TEXT UNDER STUDY:
=== Begin Enclosure ===

# remove stuck back plate from lathe chuck



## bbaley (Nov 21, 2018)

Hi,
I am having a difficult time removing a back plate from a lathe chuck.
_(NOT stuck on the lathe)_

It has never been removed before, and is new, likely with all the "gunk" it was shipped with.

The back plate is cheap chinesium cast iron and the chuck a small cheap-o 5" three jaw.

I don't see any other bolts/screws...
I removed the three screws on back which typically hold the back plate to chuck, as is with my other chucks/plates.

I have tried  50/50 acetone+ATF soak overnight, some tapping with dead blow, twisting/rotating won't budge.
Also I tried holding it with the back plate up and the chuck down and rapping the sides also - hoping gravity might help during the sharp blows _( as opposed to hitting face or back with I thought might act like a hammer or axe head and handle and actually drive it inward instead)_

I "gently" tried tapping the bolts while they were threaded most of the way into the chuck from behind - no go, but maybe I didn't whack them hard enough in fear of trashing threads. 

My assumption is it is just stuck in their with gunk or rust where the "step" is that the back plate fits into the insert on back of the chuck (at least that is how my other chucks seem to be made and attached to their back plates) 

I haven't yet figured out a good way to grip and hold the back plate with enough pressure to twist it - at least not without tearing it up being cast iron....
I also couldn't yet figure out how I might use heat on the chuck that a) wouldn't also heat the back plate at the same time, and b) burn all the grease/oil into a mess that would make everything worse)

I did try some all-around, gentle heating with a blow torch in case that would loosen or help release whatever gunk, rust, etc. in there.

The back plate is threaded for a spindle (on a BS-0 dividing head)

Any ideas ?
I am stuck, literally.


----------



## Cooter Brown (Nov 21, 2018)

What type of spindle is it? I have a South Bend Heavy 9 headstock that had the backplate pinned on....


----------



## whitmore (Nov 21, 2018)

bbaley said:


> Hi,
> I am having a difficult time removing a back plate from a lathe chuck.

=== End Enclosure ===

EXTRACTED RECORDS:
=== Begin Enclosure ===

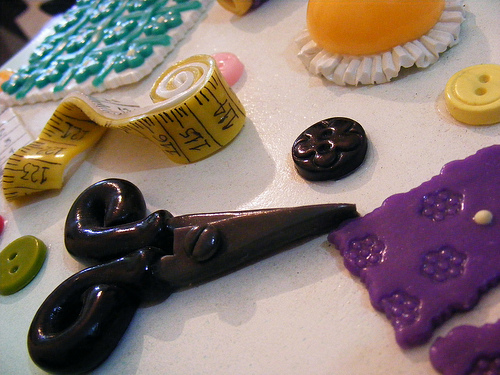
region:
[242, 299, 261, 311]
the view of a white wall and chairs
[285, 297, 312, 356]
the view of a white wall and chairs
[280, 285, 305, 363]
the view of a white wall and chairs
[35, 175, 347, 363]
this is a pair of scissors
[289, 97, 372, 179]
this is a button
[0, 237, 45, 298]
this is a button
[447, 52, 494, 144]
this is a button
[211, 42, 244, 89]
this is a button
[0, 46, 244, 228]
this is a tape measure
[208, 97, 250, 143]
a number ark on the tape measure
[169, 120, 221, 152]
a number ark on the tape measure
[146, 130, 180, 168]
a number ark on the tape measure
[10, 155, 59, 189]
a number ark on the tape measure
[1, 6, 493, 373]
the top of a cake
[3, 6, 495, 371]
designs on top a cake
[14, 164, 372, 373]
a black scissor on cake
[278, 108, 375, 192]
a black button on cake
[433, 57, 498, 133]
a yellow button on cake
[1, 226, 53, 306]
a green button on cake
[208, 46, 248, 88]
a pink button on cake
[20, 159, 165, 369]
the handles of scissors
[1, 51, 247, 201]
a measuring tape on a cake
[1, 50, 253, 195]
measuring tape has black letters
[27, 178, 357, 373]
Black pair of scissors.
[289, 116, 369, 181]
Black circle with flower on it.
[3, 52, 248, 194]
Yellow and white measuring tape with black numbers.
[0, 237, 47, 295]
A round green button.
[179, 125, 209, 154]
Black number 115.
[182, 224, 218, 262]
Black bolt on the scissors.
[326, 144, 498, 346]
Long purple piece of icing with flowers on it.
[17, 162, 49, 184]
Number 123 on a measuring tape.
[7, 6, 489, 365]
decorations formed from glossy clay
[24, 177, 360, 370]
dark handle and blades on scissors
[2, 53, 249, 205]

=== End Enclosure ===

COMPLETE THE FOLLOWING:
1: Which usernames appear as post authors in the stuck back plate thread?
2: Could you extract the passage of the stuck back plate thread that begins at the words "I did try some" and stops after "Brown (Nov 21, 2018)"?
Rely only on the stuck back plate thread; the material plays no part here.

ANSWERS TO THE PROBLEMS:
1: bbaley, Cooter Brown, whitmore

2:
I did try some all-around, gentle heating with a blow torch in case that would loosen or help release whatever gunk, rust, etc. in there.

The back plate is threaded for a spindle (on a BS-0 dividing head)

Any ideas ?
I am stuck, literally.


----------



## Cooter Brown (Nov 21, 2018)